The good news comes mainly from America, which leads the rich-world pack. Its unexpected contraction in the first quarter looks like a blip, owing a lot to factors like the weather (see article). The most recent data, including surging vehicle sales and another round of robust employment figures, show that the pace of growth is rebounding. American firms took on 280,000 new workers last month. Bosses are at last having to pay more to find the workers they need.
This is about 7 years after the global financial crisis took hold. It is much the same here. Ordinary wages took five years after the GFC before they exceeded the level reached at the GFC. See “Recent Wealth and income trends in New Zealand” from Alan Johnson at The Salvation Army. Their rise since has been somewhat constrained despite a relatively low (by European and US standards) unemployment rate.
On the cost side, the costs that the wages pay for has been kept creeping up despite the usage of saving devices. I have particularly noticed our power bill s creeping up even as we put in power saving devices that reduce what we consume.

================================

**DIRECTIONS FOR THIS TASK:**
Can you resume the passage on wages and household costs, picking up right after its last sentence? The records that come next play no part in this.

**RECORD LIST:**
================================

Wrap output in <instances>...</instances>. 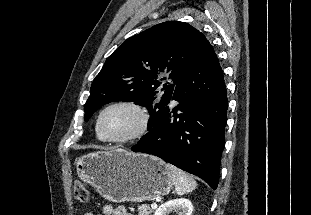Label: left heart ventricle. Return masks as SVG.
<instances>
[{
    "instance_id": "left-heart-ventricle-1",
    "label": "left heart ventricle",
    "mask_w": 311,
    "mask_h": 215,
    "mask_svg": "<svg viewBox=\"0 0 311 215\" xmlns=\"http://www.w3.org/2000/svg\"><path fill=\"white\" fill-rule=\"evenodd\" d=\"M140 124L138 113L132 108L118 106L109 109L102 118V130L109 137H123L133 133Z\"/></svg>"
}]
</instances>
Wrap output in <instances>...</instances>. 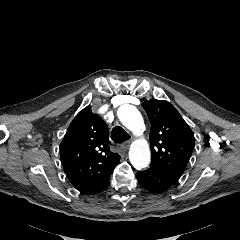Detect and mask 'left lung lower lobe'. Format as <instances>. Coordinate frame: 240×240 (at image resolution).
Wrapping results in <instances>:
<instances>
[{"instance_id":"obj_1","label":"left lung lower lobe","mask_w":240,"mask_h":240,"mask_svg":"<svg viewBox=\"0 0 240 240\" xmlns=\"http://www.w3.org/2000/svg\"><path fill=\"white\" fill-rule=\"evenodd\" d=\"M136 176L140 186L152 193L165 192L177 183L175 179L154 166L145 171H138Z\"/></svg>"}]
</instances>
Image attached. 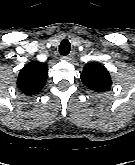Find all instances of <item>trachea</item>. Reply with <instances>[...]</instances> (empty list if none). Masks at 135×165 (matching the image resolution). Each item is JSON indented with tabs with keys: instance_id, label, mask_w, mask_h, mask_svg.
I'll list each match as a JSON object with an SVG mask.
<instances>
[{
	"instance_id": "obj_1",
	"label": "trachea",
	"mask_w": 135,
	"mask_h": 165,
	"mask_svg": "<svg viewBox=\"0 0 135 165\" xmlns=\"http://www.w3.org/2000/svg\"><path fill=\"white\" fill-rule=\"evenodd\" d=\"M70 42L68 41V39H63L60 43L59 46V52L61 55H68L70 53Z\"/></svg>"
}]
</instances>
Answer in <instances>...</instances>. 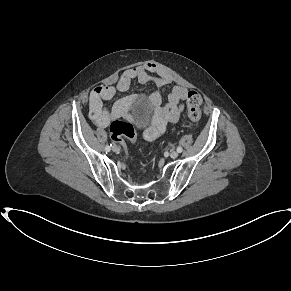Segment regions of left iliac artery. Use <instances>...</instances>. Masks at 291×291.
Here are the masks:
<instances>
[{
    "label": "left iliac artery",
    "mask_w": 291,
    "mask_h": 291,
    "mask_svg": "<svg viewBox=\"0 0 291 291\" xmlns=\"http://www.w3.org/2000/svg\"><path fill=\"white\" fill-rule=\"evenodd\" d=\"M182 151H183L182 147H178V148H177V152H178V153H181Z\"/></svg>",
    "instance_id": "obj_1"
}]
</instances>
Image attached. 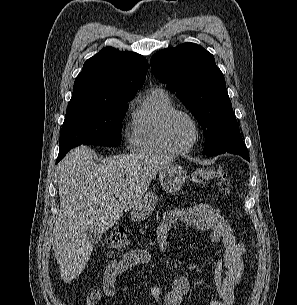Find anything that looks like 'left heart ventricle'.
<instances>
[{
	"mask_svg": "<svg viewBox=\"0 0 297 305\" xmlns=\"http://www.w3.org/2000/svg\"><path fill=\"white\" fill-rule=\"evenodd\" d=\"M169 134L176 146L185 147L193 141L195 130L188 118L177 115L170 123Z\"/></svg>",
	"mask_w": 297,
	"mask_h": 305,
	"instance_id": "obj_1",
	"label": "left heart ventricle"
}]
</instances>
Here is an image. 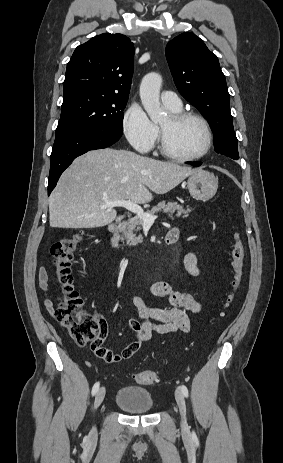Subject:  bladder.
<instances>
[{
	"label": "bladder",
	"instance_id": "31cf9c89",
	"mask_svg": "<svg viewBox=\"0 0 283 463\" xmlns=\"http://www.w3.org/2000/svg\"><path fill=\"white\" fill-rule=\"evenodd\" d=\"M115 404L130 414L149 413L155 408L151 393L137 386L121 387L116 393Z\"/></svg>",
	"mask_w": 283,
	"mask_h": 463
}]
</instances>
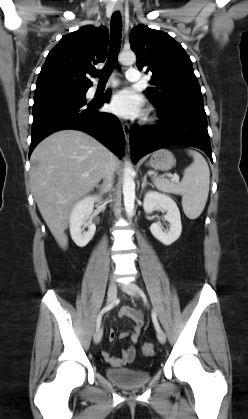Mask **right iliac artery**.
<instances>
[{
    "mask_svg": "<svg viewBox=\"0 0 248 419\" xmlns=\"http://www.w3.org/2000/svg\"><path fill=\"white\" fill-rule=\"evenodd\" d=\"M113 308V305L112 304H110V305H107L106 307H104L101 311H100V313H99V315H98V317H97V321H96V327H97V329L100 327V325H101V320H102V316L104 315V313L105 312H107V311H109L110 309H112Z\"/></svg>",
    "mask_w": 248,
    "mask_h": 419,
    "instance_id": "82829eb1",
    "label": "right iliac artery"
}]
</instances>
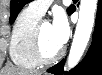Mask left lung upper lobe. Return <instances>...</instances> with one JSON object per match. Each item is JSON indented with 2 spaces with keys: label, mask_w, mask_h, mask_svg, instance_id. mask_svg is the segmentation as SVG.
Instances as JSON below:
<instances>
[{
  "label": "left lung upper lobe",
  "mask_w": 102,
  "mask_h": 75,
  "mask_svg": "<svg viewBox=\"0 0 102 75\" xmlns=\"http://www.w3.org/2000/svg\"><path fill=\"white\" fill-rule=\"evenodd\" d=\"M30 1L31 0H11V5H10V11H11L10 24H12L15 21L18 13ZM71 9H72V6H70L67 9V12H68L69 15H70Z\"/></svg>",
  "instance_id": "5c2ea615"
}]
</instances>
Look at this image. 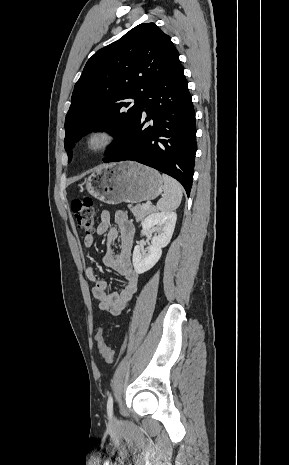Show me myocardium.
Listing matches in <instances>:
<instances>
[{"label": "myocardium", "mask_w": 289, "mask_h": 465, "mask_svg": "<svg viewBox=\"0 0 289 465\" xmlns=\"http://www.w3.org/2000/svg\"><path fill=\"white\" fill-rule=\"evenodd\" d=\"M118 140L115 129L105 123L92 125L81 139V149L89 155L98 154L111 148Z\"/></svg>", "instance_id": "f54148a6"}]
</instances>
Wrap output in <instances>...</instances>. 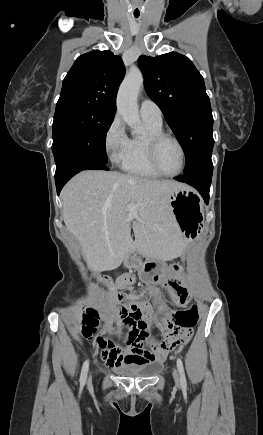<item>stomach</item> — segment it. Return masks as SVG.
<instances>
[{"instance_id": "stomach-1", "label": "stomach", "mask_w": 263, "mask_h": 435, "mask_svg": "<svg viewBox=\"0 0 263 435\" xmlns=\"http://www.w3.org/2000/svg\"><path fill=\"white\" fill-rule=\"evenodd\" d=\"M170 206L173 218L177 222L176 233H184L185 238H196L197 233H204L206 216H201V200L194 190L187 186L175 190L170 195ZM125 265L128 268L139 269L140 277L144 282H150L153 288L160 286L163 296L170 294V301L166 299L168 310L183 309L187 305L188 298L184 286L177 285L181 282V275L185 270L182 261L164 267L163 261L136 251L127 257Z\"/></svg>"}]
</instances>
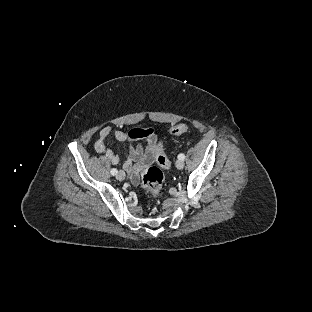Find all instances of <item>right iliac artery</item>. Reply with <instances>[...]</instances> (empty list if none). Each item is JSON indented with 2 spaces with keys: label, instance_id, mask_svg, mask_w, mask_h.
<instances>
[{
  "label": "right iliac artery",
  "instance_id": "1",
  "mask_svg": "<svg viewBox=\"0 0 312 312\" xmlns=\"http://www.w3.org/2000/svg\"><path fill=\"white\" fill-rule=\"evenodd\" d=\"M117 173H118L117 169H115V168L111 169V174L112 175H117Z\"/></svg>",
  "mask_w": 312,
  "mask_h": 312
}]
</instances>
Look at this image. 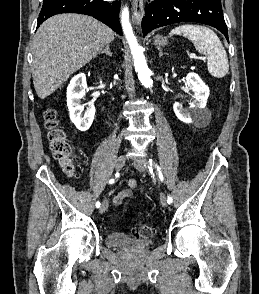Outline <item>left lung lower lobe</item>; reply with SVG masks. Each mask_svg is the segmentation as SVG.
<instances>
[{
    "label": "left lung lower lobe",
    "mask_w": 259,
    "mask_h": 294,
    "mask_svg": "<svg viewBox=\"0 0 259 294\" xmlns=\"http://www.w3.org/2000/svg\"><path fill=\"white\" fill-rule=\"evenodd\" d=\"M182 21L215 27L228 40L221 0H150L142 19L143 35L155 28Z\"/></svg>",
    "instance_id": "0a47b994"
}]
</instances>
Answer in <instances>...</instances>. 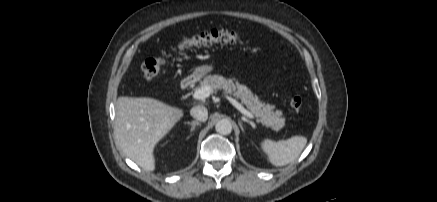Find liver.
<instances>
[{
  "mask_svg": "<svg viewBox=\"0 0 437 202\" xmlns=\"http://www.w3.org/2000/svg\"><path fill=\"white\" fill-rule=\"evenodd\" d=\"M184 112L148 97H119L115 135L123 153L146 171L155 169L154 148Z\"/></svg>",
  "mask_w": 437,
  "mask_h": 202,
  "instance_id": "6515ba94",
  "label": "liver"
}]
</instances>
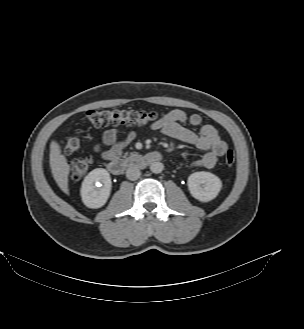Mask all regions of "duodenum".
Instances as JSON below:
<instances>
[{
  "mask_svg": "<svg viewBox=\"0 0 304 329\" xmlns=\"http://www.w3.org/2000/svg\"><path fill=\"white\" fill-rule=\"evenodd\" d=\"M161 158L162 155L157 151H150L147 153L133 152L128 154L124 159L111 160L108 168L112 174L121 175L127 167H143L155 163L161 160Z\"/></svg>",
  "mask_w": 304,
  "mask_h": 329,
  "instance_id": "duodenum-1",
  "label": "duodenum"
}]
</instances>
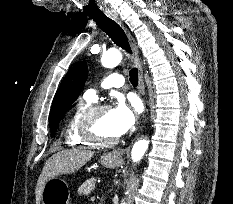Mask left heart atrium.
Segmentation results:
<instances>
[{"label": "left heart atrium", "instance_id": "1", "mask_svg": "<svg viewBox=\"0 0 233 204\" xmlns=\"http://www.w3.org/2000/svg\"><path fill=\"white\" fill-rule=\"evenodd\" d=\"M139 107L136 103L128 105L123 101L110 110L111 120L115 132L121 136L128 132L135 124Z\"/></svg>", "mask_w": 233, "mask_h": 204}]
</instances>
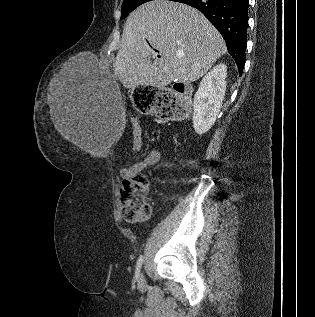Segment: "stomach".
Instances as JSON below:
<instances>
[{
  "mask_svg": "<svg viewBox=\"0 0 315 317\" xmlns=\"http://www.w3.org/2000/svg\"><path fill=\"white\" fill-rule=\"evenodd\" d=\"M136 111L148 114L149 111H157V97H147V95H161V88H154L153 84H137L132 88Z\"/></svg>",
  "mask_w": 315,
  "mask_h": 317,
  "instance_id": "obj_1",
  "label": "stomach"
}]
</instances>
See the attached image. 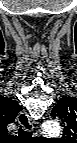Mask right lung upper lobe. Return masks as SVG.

================================

**TASK OUTPUT:**
Meanwhile looking offshore, the countries and areas that we market to or have influence on the state of our markets don’t look good. The Economist leader article nails the issue
Inevitably fragilities remain. Europe is deep in debt and dependent on exports. Japan cannot get inflation to take hold. Wage growth could quickly dent corporate earnings and valuations in America. Emerging economies, which accounted for the bulk of growth in the post-crisis years, have seen better days. The economies of both Brazil and Russia are expected to shrink this year. Poor trade data suggest that Chinese growth may be slowing faster than the government wishes.
If any of these worries causes a downturn the world will be in a rotten position to do much about it. Rarely have so many large economies been so ill-equipped to manage a recession, whatever its provenance, as our “wriggle-room” ranking makes clear (see article). Rich countries’ average debt-to-GDP ratio has risen by about 50% since 2007. In Britain and Spain debt has more than doubled. Nobody knows where the ceiling is, but governments that want to splurge will have to win over jumpy electorates as well as nervous creditors. Countries with only tenuous access to bond markets, as in the euro zone’s periphery, may be unable to launch a big fiscal stimulus.
Monetary policy is yet more cramped. The last time the Federal Reserve raised interest rates was in 2006. The Bank of England’s base rate sits at 0.5%. Records dating back to the 17th century show that, before 2009, it had never fallen below 2%; and futures prices suggest that in early 2018 it will still be only around 1.5%. That is healthy compared with the euro area and Japan, where rates in 2018 are expected to remain stuck near zero. When central banks face their next recession, in other words, they risk having almost no room to boost their economies by cutting interest rates. That would make the next downturn even harder to escape.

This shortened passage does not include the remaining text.